If you are anything like me, your TBR (To Be Read) pile is less of a pile and more of an unstable, structural hazard.
A few months ago, I decided to do an inventory to understand exactly how many unread books were haunting my shelves. Actually, saying I “did inventory” is a bit misleading. What I really did was count the books scattered on the floor, added them to the ones crammed on the bookcase, and—inspired by the endless stream of BookTok reading challenges—decided to make a game out of it.
Yours truly opened a book tracker spreadsheet and happily typed in 144 books, including the digital copies. But I didn’t stop there. To fully commit to the trend and gamify my reading, I created a digital Wheel of Fortune. And a Wheel of Misfortune.
I even gave this circus a name: Shelf Destruction.
Get it? I thought it was funny at the time.
Gamifying the TBR List: The Rules
The rules were simple: the colorful wheel would pick a book for me. I would have to read that book and write my notes on it (yes, I am a notes person). To make it a true challenge, I established strict boundaries:
- No DNFing (Did Not Finish): Unless the structure and formatting of the book were a total disaster, quitting was not allowed. For context, in my entire reading career of over 300 books, I had previously DNFed exactly one title (The Priory of the Orange Tree—and oh my muses, was that book unbearable).

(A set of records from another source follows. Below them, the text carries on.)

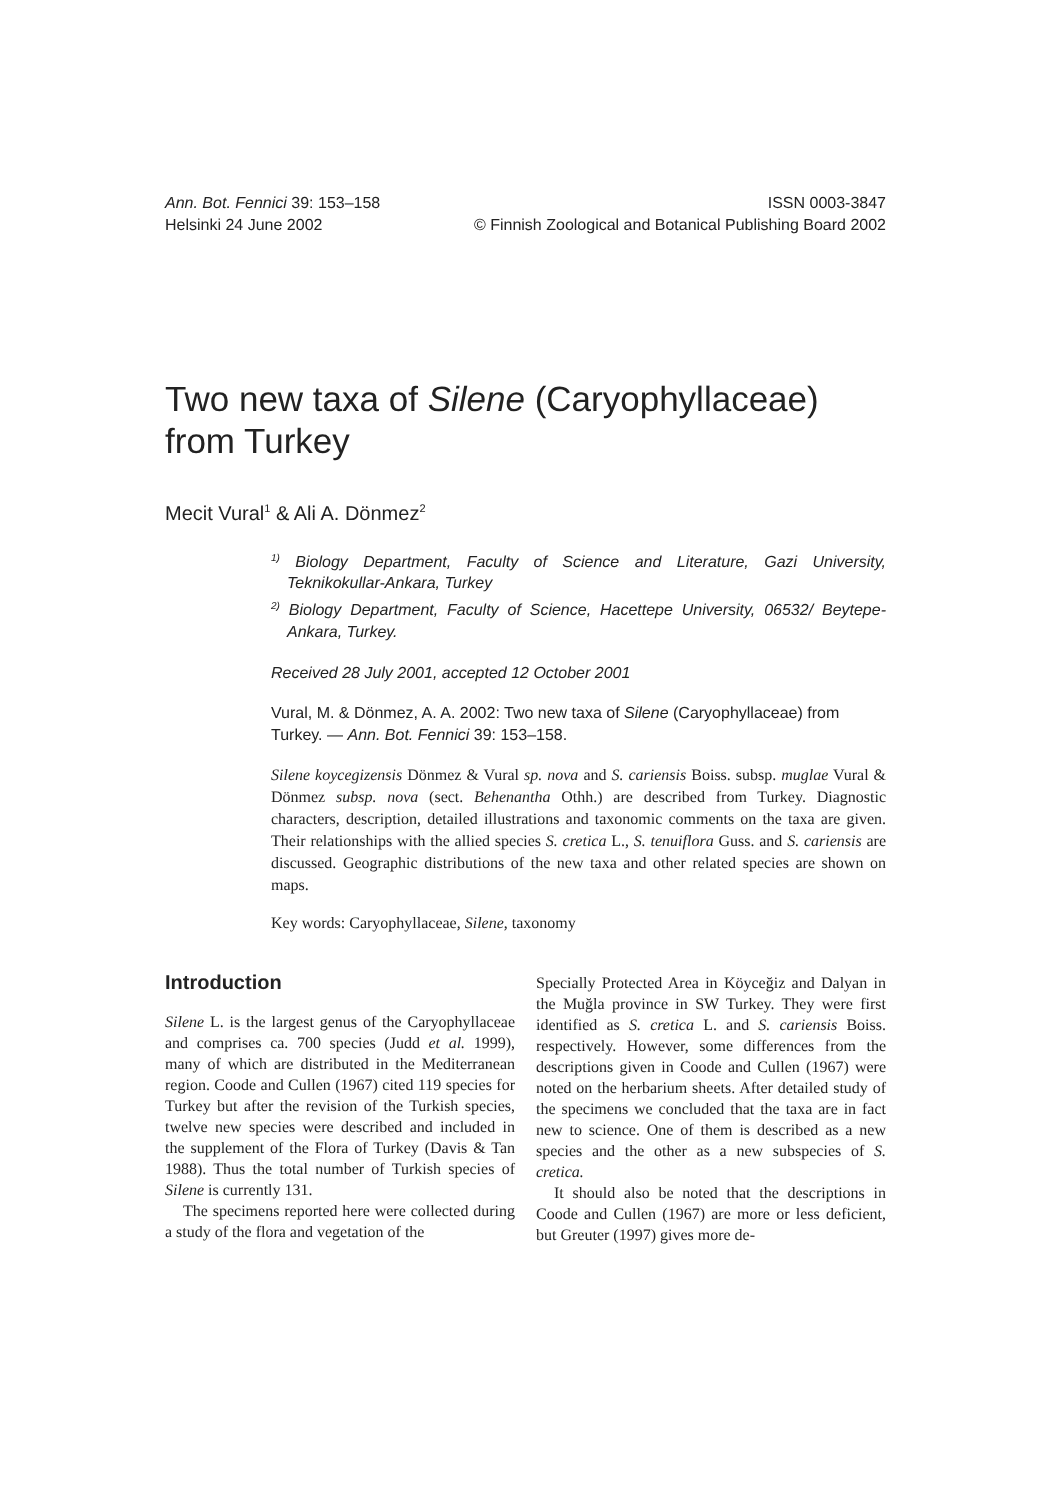Ann. Bot. Fennici 39: 153–158 ISSN 0003-3847
Helsinki 24 June 2002 © Finnish Zoological and Botanical Publishing Board 2002
Two new taxa of Silene (Caryophyllaceae) from Turkey
Mecit Vural<sup>1</sup> & Ali A. Dönmez<sup>2</sup>
<sup>1)</sup> Biology Department, Faculty of Science and Literature, Gazi University, Teknikokullar-Ankara, Turkey
<sup>2)</sup> Biology Department, Faculty of Science, Hacettepe University, 06532/ Beytepe-Ankara, Turkey.
Received 28 July 2001, accepted 12 October 2001
Vural, M. & Dönmez, A. A. 2002: Two new taxa of Silene (Caryophyllaceae) from Turkey. — Ann. Bot. Fennici 39: 153–158.
Silene koycegizensis Dönmez & Vural sp. nova and S. cariensis Boiss. subsp. muglae Vural & Dönmez subsp. nova (sect. Behenantha Othh.) are described from Turkey. Diagnostic characters, description, detailed illustrations and taxonomic comments on the taxa are given. Their relationships with the allied species S. cretica L., S. tenuiflora Guss. and S. cariensis are discussed. Geographic distributions of the new taxa and other related species are shown on maps.
Key words: Caryophyllaceae, Silene, taxonomy
Introduction
Silene L. is the largest genus of the Caryophyllaceae and comprises ca. 700 species (Judd et al. 1999), many of which are distributed in the Mediterranean region. Coode and Cullen (1967) cited 119 species for Turkey but after the revision of the Turkish species, twelve new species were described and included in the supplement of the Flora of Turkey (Davis & Tan 1988). Thus the total number of Turkish species of Silene is currently 131.
The specimens reported here were collected during a study of the flora and vegetation of the
Specially Protected Area in Köyceğiz and Dalyan in the Muğla province in SW Turkey. They were first identified as S. cretica L. and S. cariensis Boiss. respectively. However, some differences from the descriptions given in Coode and Cullen (1967) were noted on the herbarium sheets. After detailed study of the specimens we concluded that the taxa are in fact new to science. One of them is described as a new species and the other as a new subspecies of S. cretica.
It should also be noted that the descriptions in Coode and Cullen (1967) are more or less deficient, but Greuter (1997) gives more de-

- No Binge-Reading Series: Even if a trilogy was bound together in one massive omnibus, binging was banned. This is actually my general rule of thumb anyway. I’ve found that binging a series makes me forget the point of the overarching narrative; I start skimming the text until I get to the action, only caring about the dialogue. Plus, the characters get incredibly annoying when you read them back-to-back and realize how little they actually evolve from one installment to the next.
- The Wheel of Misfortune (The Penalty Box): This secondary wheel was populated exclusively by the books sitting on my shelves that I was actively dreading reading. I would be forced to spin it—and read whatever nightmare it landed on—if I broke my own rules (like DNFing a book or binging a series), or as a mandatory tax after every ten spins of the regular Wheel of Fortune. Whichever curse struck first.
There were supposed to be no winners or losers here. Just me and my unstable bookcase. Sounds fun, right?
Let me tell you what happened in reality.
When Reading Becomes a Chore
I clicked the button. The wheel spun and landed on The Book of Life, which is the third installment of the All Souls series.
Now, I have a very specific personal issue: I am fiercely loyal to the source material and physically incapable of watching a TV adaptation without reading the books first. Since I wanted to finally watch the show to see what Hollywood did with the story—and because I absolutely refuse to jump into a third book without refreshing my memory—I chose to go back to square one and reread the first book, A Discovery of Witches.
It was a totally legal move. It’s a book within the same series.
But after I finished that book, the challenge abruptly stopped.
I hit a wall.
Reading burnout is real.
With all these online trends pushing us to tackle our TBR lists according to random luck and spinning wheels, I had to ask myself a serious question: What if I’m just not in the mood for the next book? What if I desperately need something dark, but the algorithm hands me a rom-com? What if I want something whimsical, but I get a depressing historical drama?
Who is actually benefiting from this manufactured urgency? It certainly isn’t me.
The Anti-Challenge Mindset
People talk about reading as “escapism” like it’s a way to turn your brain off and hide. For me, it’s the exact opposite. Reading isn’t about running away from my own reality; it’s about actively exploring a new one. It’s about finding a portal to a new world. It’s traveling across dimensions, taking a long vacation in someone else’s reality, and watching the drama unfold live before your eyes.
Reading should not be a challenge. It should not be structured. It should not be linear.
I hold a strong belief that reading is a lot like time: a big ball of wibbly-wobbly, timey-wimey… stuff. Forcing it into a spreadsheet drains the magic right out of it. It turns a passion into a productivity metric designed to look good on social media, ultimately throwing you straight into a reading slump.
So, drop the forced BookTok challenge. Read your 144 books because you want to, not because a wheel told you to. And read them exactly how you want to.
Editor’s Note: If gamifying your reading with spreadsheets and challenges genuinely brings you joy, godspeed—you do what works for you. But for the rest of us? Let’s take our hobbies back.